▶ **Trecho do documento**:
------------------------------------------------------------------------
Tenho 34 anos de idade,
casado, cristão protestante, reverendo da Igreja Presbiteriana Unida na cidade
serrana do território do Recôncavo da Bahia, formado em Ciências Sociais pela
UFRB, professor na Educação de Jovens e Adultos (EJA), isso é, baiano,
nordestino, brasileiro e, não menos, como abalizou o cantor-poeta Belchior,
“sou apenas um rapaz latino-americano...”. Acionei algumas identidades de
maneira intencional e política, uma vez que, não há produção de discurso
neutro, ou seja, nas palavras do teólogo Leonardo Boff ocorre que, “no dito
fica sempre o não-dito, e todo ponto de vista será sempre a vista de um ponto”
(BOFF, 2010, p.105).
Desta maneira, toda
produção de conhecimento é sócio-histórico e situa-se em uma arena de disputas.
No campo da teologia não é diferente, isto é, quem estaria mais “autorizado” a
falar sobre os desígnios de Deus? Como uma percepção e ou representação de Deus
é construída? A quem interessa essa ou aquela imagem dEle? Como
refletir-dialogar com os que possuem experiências politeístas? Não é objetivo
deste texto responder, mas, levantar questões para pensar e problematizar
aquilo que, por vezes, é dado, é naturalizado.
Sabe-se que o fenômeno
religioso é extremamente complexo. Conforme o sociólogo Faustino Teixeira “um dos fenômenos que
marcam o século XXI é o reencantamento do mundo, ou seja, a presença
significativa da religião em toda parte. As teorias que consagravam a dinâmica
irreversível da secularização caem por terra, diante de uma nova ressurgência
da religião” (TEIXEIRA, 2014, p.13), isto é, o processo de desencantamento do
mundo anunciado por Max Weber e outros intelectuais, em que a partir da
racionalidade se daria conta de explicações científicas para um mundo mágico-religioso
teve êxito “parcial”.
Seria no mínimo falso negar que o
processo de transição de um paradigma societário teocrático, feudal e rural
para um antropocrático, urbano e industrial, não geraria outro sujeito social,
assim como, outra percepção para o fenômeno religioso. Foram modificações
significativas que a modernidade, o advento da produção científica, o avanço
tecnológico desenvolveu na contemporaneidade, logo, um discurso sobre Deus
ainda é possível no século XXI? Se sim, o que Ele representa hoje
e para quem?
Cabe ressaltar que a
perspectiva de processo implica necessariamente a ambivalência
mudar-permanecer, assim, a racionalidade diminuiu o grau de fantasia do mundo,
mas, não a eliminou totalmente, pois, a religião produz sentido na caminhada
das pessoas, ou seja, “a religião, enquanto ‘teia de sentidos’ firma-se com
vigor nesse tempo de incertezas e inseguranças. Não há como viver no mundo social
sem ordenação e significado” (TEIXEIRA, 2014, p.14).
------------------------------------------------------------------------
▶ **Lista de exercícios**:
1 > Responda com base no texto sobre o fenômeno religioso:
(a) Em que curso e por qual instituição se formou quem escreve?
(b) Segundo a citação de Faustino Teixeira, qual fenômeno marca o século XXI?
(c) Qual processo anunciado por Max Weber e outros intelectuais teve êxito "parcial"?
2 > Dê continuidade ao texto sobre o fenômeno religioso a partir da última frase apresentada.
------------------------------------------------------------------------
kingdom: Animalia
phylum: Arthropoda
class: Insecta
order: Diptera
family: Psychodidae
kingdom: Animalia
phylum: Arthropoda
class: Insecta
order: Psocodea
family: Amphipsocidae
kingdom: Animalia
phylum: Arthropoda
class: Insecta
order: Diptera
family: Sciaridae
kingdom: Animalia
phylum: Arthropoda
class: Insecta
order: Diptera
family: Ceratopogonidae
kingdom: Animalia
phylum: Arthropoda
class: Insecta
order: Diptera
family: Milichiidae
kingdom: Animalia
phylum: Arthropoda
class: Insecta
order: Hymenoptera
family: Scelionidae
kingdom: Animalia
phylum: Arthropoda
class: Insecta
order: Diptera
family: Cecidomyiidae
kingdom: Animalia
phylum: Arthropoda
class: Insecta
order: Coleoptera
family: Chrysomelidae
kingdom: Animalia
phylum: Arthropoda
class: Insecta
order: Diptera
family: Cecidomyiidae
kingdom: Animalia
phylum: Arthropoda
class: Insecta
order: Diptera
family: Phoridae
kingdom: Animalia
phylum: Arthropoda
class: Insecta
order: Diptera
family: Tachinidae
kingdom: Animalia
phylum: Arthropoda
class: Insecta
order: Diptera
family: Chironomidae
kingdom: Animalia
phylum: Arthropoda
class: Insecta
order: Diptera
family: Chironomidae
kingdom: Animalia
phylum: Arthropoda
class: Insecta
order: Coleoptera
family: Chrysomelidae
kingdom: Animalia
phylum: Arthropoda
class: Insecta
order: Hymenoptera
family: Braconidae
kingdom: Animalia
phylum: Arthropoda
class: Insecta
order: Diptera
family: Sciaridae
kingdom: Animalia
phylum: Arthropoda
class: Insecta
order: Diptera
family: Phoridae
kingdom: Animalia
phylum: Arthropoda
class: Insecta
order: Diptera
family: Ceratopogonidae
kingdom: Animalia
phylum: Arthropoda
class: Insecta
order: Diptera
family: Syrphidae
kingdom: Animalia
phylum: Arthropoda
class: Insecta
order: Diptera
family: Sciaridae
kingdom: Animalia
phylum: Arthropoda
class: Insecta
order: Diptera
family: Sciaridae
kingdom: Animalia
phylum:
------------------------------------------------------------------------
▶ **Gabarito**:
1 >
(a) Em Ciências Sociais, pela UFRB.
(b) O reencantamento do mundo, ou seja, a presença significativa da religião em toda parte.
(c) O processo de desencantamento do mundo.

2 >
Com efeito, fui aluno do Rev. João Dias
de Araújo e tive a rica oportunidade na transição da igreja batista para a
presbiteriana de me aproximar de sua percepção teológica. Desta forma, ele se
tornou meu tutor, meu pastor e amigo. No STBNe na cidade de Feira de Santana
fui bastante influenciado por pessoas como: Marcos Monteiro, Jorge Nery, Eliabe
Barbosa, Ágabo Borges e uma brilhante experiência com a FTL-Ne, a Igreja Batista de Bultrins
em Pernambuco e a Igreja Batista do Pinheiro em Maceió. Meus olhos se abriram
para outra realidade.
No seminário ao ouvir falar da Teologia
da Libertação fui cativado por essa possibilidade de uma produção teológica a
partir do pobre latino-americano. Com o tempo, foi necessário perceber questões
de gênero, de raça, de sexualidade e, não menos, demandas etárias precisavam
ser acionadas junto à categoria pobre. Desta forma, “não se trata de uma
libertação apenas do pecado (do qual sempre nos devemos libertar), mas de uma
libertação que também possui dimensões históricas (econômicas, políticas e
culturais)” (BOFF, 2010, p. 35).
Confesso que foi a partir da Igreja
Presbiteriana Unida que conheci uma abordagem de um “protestantismo subversivo”
em solo brasileiro. Tenho me dedicado a leitura de alguns autores como: Richard
Shaull, Waldo César, Jaime Wright, Paulo Stuart Wright, João Dias de Araújo, Zwinglio
M. Dias, Rubem Alves, ou seja, como abaliza Boff: “porque a Igreja vive esta
contradição, sempre é possível nela a irrupção do profeta e do espírito
libertário que a faz se encaminhar na direção daqueles grupos que buscam
relações mais justas na História e se organizam nos marcos de uma prática
revolucionária” (BOFF, 2010, p. 235).
Essa dimensão e ou característica
profética do protestantismo me desafia bastante, logo, torna-se inevitável o
interesse pelo tema do ecumenismo, do diálogo inter-religioso e de uma fé cristã
reformada que precisa dialogar não apenas com o saber científico e popular,
mas, assumir lutas nos diversos movimentos sociais que clamam por justiça nas
esquinas e praças de cidade.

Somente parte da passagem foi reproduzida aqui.